PROBLEM - Retype the listing below character for character, from the line with "pose: elev=20.9 azim=248.4" to the line with "Dot at: (196, 268)", including both of those lines. Leave the pictures out of your answer.

RECORDS FOR THIS TASK -
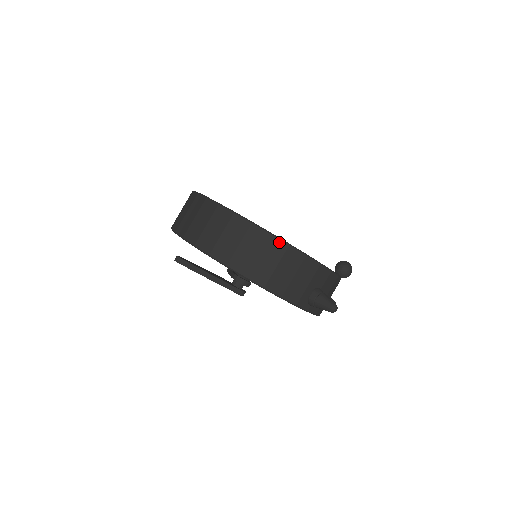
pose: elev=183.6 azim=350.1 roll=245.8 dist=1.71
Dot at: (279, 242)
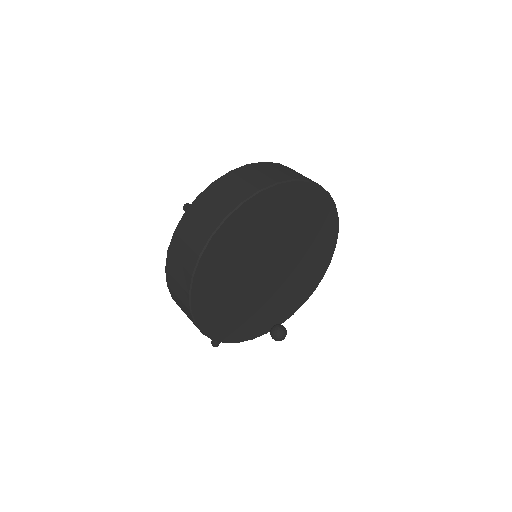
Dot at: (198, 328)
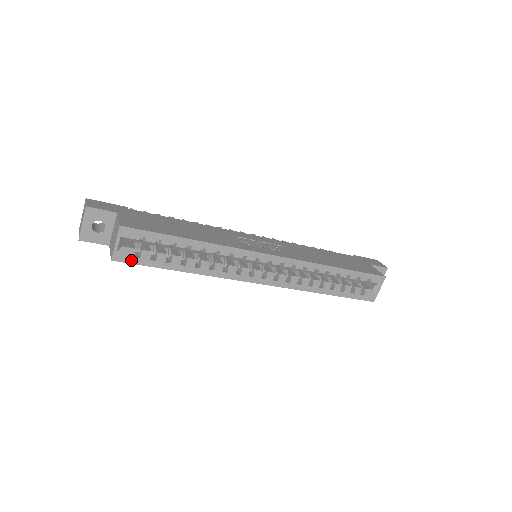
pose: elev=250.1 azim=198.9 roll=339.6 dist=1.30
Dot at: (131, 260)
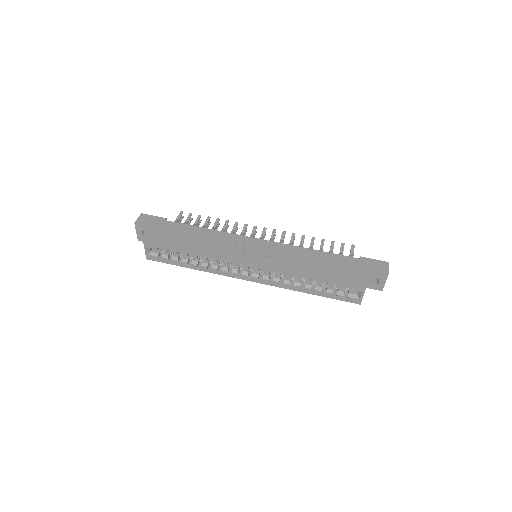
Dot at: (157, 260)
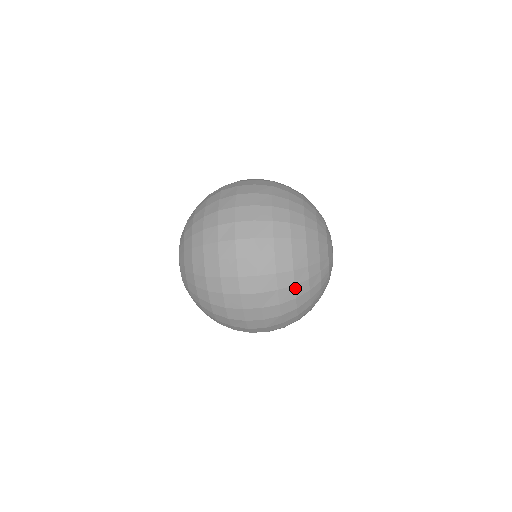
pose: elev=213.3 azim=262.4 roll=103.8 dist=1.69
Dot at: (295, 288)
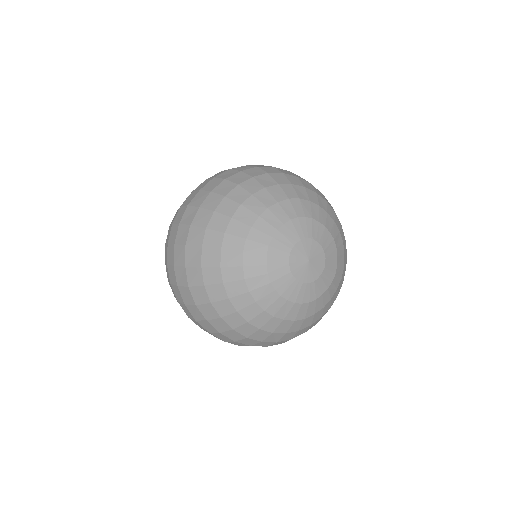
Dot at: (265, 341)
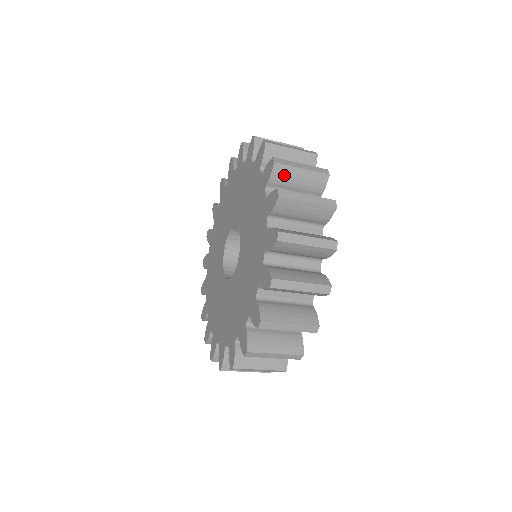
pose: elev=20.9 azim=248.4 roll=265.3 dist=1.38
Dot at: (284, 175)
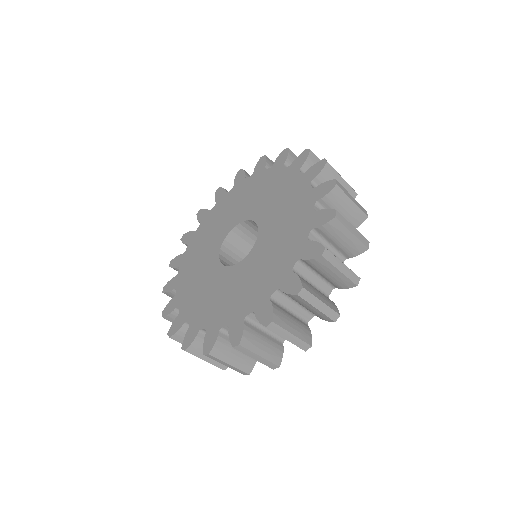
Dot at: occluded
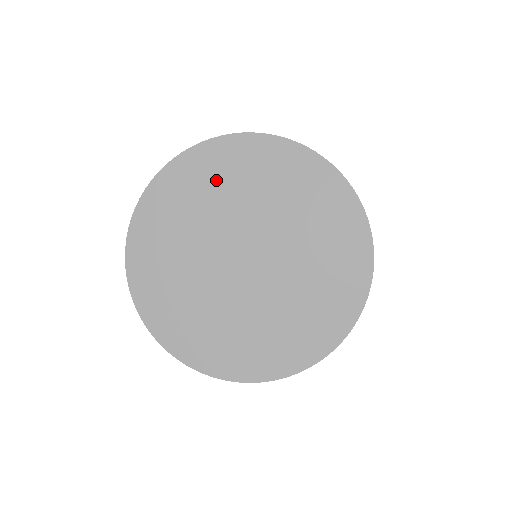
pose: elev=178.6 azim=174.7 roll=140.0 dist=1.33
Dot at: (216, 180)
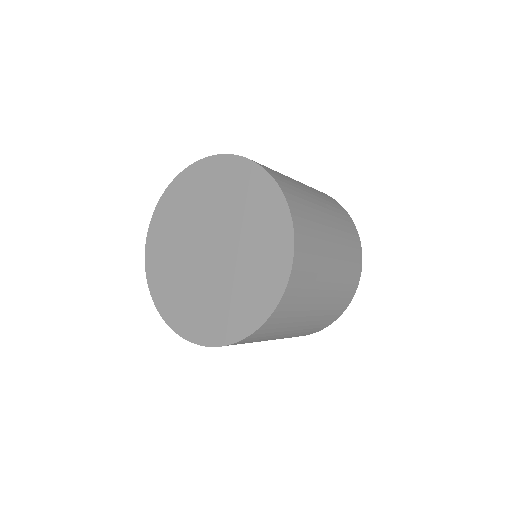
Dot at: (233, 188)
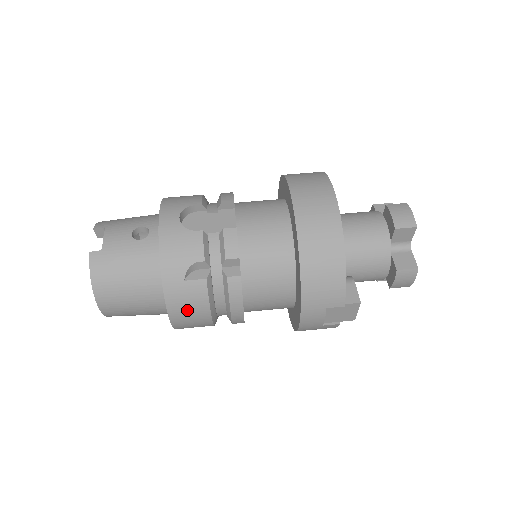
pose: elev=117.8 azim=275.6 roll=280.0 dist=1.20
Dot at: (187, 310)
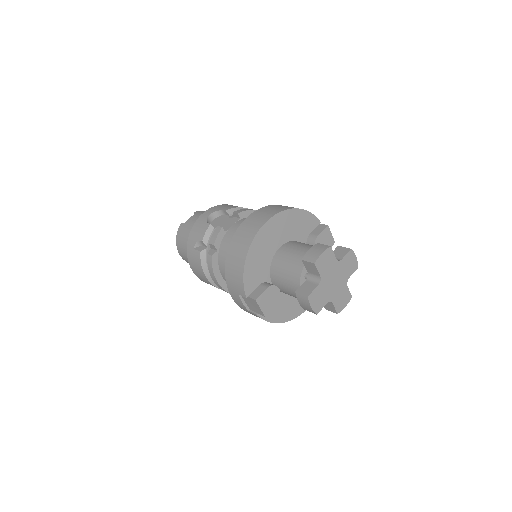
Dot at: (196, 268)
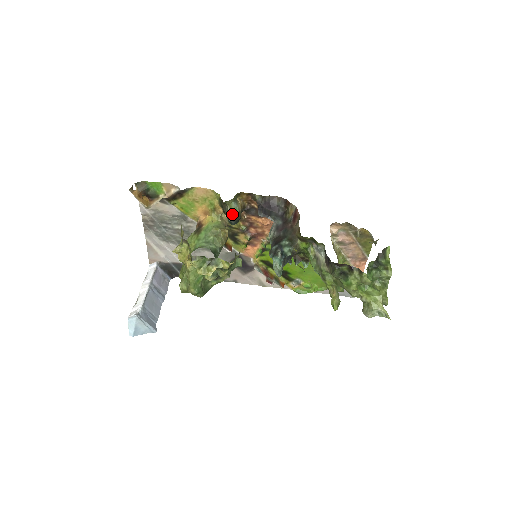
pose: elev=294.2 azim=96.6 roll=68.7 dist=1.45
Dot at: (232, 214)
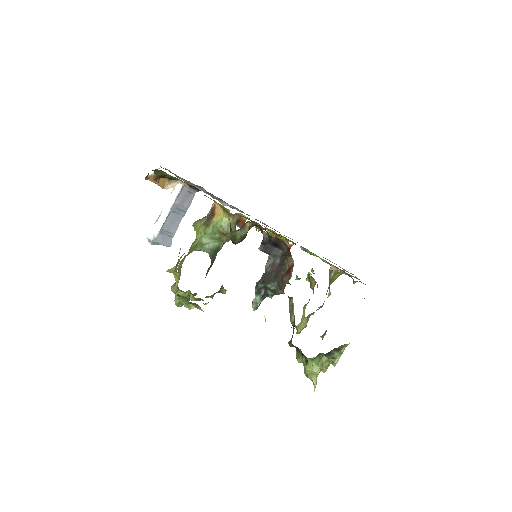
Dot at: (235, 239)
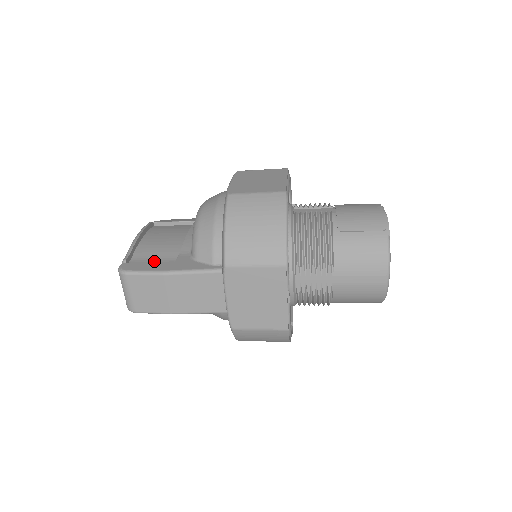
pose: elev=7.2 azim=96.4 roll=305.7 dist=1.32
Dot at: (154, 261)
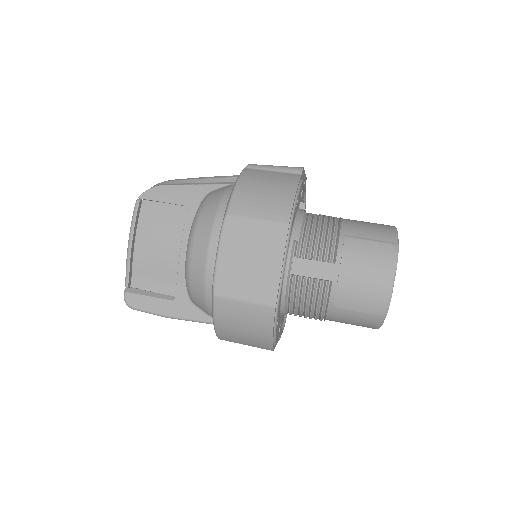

RESULT OF THIS EXERCISE -
pose: elev=20.9 azim=248.4 roll=265.3 dist=1.38
Dot at: (284, 175)
Dot at: occluded
pose: elev=178.6 azim=174.7 roll=140.0 dist=1.33
Dot at: (216, 180)
Dot at: (233, 188)
pose: elev=117.8 azim=275.6 roll=280.0 dist=1.20
Dot at: (187, 310)
Dot at: (196, 268)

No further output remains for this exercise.